→ WORK INSTRUCTION 1: Return the passage from the forum thread below, starting at "I had no plans" and ending at "relationships I did.", with no change to its wording.
→ WORK INSTRUCTION 2:
Answer these questions from the forum thread below:
(a) How long has Offred been single after reporting the last boyfriend to the police?
(b) How long has user1804 known the man from the date?
(c) How long has Offred been separated from the man Offred married?
→ WORK INSTRUCTION 3: Extend the forum thread below by continuing it from its final post.

→ SOURCE PASSAGE:
++++++
You haven't really said how you feel about this man you're dating. Can you take things very slowly, just try and do things differently than you have in the past?

Offred · 15/09/2017 19:54

Honestly, I think you should stay away from trying any relationships (or sex) until you are ok in yourself.

I have had similar experiences, I feel like I have just been passed around by abusers to be used my whole life.

I've now been single for 7 months after reporting my last boyfriend to the police and it is lovely. Spend time and invest your love into you, not other people.

user1804 · 16/09/2017 00:34

Oh I do love being by myself and I think the guy I went on a date with feels the same.
I like him a lot because he's respectful, I've known him over 6 months but even now there's been no sex comments, not even inuendo and I love that.

He seems to want to take things slowly and although his children are grown up he is mindful that I can't just drop everything and go out

I had no plans to date, I didn't want it but left the door open should it come along

OP posts:
NotJustThreeSmallWords · 16/09/2017 00:55

I had counselling after my marriage broke down and it helped me work through - and identify - all the shit relationships I'd had and where they stemmed from. Please see your GP and ask to be referred, in my mid 40s I finally understood why I got into the relationships I did.
So sorry this has all happened to you Flowers

user1804 · 16/09/2017 01:02

I have had counselling after my divorce
Maybe I need to go back

OP posts:
MozzchopsThirty · 16/09/2017 15:32

This reply has been deleted

Message withdrawn at poster's request.

Offred · 16/09/2017 19:28

I met a guy like you describe and I finally felt so safe that I married him. My picker was still off. He turned out to be emotionally (and sexually) unavailable and we've been separated 4 years.

This guy might not be like that, I don't know, what I have learned through bitter experience is that using past men as a yard stick for future men just trapped me in a different type of abuse.

I suspect you are also using past men (abuse) as a yardstick to measure this man and he seems so attractive because 'he is not like....' this causes you to be blind to what he is like.
++++++
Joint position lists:
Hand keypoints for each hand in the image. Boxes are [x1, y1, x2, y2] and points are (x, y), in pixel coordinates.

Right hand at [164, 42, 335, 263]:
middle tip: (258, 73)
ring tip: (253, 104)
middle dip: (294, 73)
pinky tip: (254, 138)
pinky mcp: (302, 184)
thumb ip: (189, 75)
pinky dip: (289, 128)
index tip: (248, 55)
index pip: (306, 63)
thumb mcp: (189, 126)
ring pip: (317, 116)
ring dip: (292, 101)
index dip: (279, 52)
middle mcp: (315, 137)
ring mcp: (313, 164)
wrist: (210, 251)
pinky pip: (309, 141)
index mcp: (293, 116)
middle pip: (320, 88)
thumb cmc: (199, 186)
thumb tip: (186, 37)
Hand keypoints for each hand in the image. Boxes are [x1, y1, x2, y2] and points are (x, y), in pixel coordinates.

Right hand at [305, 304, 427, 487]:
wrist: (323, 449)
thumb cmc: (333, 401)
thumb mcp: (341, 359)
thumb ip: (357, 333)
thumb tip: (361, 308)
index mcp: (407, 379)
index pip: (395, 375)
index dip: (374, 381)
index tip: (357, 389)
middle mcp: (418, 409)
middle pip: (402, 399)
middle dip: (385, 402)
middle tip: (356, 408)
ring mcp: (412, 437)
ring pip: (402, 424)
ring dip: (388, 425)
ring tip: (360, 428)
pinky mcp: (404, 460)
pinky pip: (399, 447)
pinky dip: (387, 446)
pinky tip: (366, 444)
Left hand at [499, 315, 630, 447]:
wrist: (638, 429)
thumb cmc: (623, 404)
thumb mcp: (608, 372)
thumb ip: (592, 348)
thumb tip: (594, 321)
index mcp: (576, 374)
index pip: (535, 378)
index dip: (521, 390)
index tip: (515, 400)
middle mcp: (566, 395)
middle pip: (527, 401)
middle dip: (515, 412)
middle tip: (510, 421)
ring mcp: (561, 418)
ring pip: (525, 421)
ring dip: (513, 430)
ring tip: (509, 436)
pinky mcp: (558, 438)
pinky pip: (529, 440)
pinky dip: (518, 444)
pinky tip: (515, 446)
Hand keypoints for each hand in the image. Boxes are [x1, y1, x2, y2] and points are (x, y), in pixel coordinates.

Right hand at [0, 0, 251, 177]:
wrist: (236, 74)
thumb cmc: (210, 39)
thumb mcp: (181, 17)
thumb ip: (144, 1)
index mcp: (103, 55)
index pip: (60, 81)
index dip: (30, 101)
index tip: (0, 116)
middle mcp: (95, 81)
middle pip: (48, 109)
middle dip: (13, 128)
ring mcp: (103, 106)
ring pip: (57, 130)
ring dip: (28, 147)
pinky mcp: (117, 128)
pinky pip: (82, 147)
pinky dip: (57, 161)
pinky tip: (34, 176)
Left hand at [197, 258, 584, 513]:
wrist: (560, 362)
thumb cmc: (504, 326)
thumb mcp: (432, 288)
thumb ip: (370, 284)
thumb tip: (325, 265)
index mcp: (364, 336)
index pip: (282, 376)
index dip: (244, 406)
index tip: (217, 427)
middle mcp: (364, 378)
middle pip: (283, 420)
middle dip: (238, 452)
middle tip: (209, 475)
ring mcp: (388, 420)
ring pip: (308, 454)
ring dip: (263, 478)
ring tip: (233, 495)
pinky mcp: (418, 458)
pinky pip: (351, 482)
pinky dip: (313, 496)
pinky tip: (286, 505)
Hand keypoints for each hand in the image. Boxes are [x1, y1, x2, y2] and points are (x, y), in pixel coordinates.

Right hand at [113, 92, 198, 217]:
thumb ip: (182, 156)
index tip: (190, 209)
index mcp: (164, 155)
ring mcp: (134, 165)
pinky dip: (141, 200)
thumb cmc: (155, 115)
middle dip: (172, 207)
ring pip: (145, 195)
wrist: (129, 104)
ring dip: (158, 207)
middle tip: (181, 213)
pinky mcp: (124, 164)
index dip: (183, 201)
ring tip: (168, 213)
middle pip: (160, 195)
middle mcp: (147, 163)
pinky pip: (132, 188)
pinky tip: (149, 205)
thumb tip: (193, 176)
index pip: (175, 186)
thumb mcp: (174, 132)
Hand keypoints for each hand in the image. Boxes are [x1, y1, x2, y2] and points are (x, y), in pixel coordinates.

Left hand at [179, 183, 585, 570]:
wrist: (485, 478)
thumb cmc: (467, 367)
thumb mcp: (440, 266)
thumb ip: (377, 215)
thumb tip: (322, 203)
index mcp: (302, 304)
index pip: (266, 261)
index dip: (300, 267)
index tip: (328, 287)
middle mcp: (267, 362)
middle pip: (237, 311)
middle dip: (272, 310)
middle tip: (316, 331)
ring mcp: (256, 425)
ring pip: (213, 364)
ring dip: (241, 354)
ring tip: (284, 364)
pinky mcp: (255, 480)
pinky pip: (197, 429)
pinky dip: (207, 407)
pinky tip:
++++++
→ ANSWER BOX 1:
I had no plans to date, I didn't want it but left the door open should it come along

OP posts:
NotJustThreeSmallWords · 16/09/2017 00:55

I had counselling after my marriage broke down and it helped me work through - and identify - all the shit relationships I'd had and where they stemmed from. Please see your GP and ask to be referred, in my mid 40s I finally understood why I got into the relationships I did.

→ ANSWER BOX 2:
(a) 7 months
(b) Over 6 months
(c) 4 years

→ ANSWER BOX 3:
I do think counselling would help (and staying out of relationships till you find your own boundaries and not measuring men by the boundaries of the last one).

I yo yo'd from one rapey abuser to being single for two years but not healing myself into a short relationship with someone controlling and EA then straight into the marriage with the guy I thought was everything those guys weren't who turned out to be a different kind of abusive then straight into an awful relationship with someone who was so like the first guy (but even worse TBH) I constantly dreamed about him being the first guy the whole relationship.

I've made a massive effort to heal myself recently, I don't think another relationship will ever be for me, that's ok, but I know that definitely until I love myself and am ok with my boundaries getting into a relationship with anybody is going to turn out badly for me (and DC). Part of that process is reporting recent XBF and supporting police investigation fully. Doing inner child therapy at home, and eventually counselling after charging decision/court.

Offred · 16/09/2017 19:31

And the main reason I was so vulnerable to recent even worse guy is precisely because I am extremely vulnerable to sexual abuse. It is sometimes like I have this unconscious draw to people who are abusive. I think it stems from abusive childhood where I learned to equate love with pain.

Offred · 16/09/2017 19:38

I think there is a part of me that expects to be sexually abused by men. That just waits for it to happen, that when it happens, it makes me so numb and damaged that I lose the ability to get away. I feel I deserve it I think even though I don't think I do (now). I get paralysed.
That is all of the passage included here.